W ubiegłą środę dwóch mężczyzn ukradło dwie piły motorowe z jednego z sokólskich sklepów. Towar o wartości około 3 tys. zł, jak i sprawcy kradzieży, są już w rękach policji.
W minioną środę po godzinie 16 dyżurny sokólskiej policji został powiadomiony o kradzieży pił motorowych z jednego ze sklepów w Sokółce. Mundurowi natychmiast pojechali na wskazane miejsce i tam wstępnie ustalili, że dwóch mężczyzn weszło do sklepu i z półek zabrali dwie pilarki. Jeden z nich schował piłę w plecaku, drugi w wózku i, jak gdyby nigdy nic, wyszli ze sklepu.
Policjanci ustalili, że jeden z mężczyzn mógł odjechał z miejsca zdarzenia niebieską toyotą. Poszukiwany samochód i jego kierowcę zatrzymali funkcjonariusze sokólskiej drogówki w Czarnej Białostockiej. Kierowcą okazał się 49-latek, który przyznał się do udziału w kradzieży.
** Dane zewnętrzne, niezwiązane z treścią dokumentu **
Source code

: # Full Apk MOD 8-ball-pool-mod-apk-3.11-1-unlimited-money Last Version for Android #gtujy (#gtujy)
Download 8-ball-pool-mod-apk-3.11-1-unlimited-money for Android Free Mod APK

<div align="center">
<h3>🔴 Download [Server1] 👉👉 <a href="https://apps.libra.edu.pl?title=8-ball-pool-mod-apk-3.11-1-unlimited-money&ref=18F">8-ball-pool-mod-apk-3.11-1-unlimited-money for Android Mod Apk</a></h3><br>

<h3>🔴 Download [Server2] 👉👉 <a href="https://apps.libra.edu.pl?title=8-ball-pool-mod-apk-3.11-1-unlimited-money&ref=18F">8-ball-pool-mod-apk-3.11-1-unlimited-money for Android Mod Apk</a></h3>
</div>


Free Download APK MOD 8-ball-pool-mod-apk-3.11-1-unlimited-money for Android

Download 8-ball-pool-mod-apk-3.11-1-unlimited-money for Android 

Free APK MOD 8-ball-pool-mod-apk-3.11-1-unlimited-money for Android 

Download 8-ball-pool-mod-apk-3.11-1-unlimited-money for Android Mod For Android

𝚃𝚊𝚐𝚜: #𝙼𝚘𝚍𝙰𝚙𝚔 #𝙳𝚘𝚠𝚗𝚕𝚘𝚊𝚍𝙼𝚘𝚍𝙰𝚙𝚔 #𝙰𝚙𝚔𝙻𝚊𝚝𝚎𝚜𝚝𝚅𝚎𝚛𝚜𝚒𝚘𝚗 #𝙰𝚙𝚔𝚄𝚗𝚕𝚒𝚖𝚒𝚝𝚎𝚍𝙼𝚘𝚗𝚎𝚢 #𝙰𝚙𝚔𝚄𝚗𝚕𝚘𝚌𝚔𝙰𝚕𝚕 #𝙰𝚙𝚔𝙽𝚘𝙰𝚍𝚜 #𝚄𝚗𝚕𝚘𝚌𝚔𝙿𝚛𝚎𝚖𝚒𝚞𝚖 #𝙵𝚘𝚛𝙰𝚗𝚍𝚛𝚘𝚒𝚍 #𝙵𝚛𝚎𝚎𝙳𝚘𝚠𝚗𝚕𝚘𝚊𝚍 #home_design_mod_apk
Drugiego z nich zatrzymali we czwartek funkcjonariusze białostockiego Oddziału Prewencji Policji, którzy pełnili służbę w Sokółce. Mundurowi w mężczyźnie niosącym ciężki pakunek rozpoznali drugiego z podejrzanych o kradzież. 42-latek w worku niósł skradzione pilarki.
Obaj mężczyźni przyznali się do wspólnej kradzieży. Za taki czyn kodeks karny przewiduje karę nawet do 5 lat pozbawienia wolności - informuje podlaska policja na stronie podlaska.policja.gov.pl.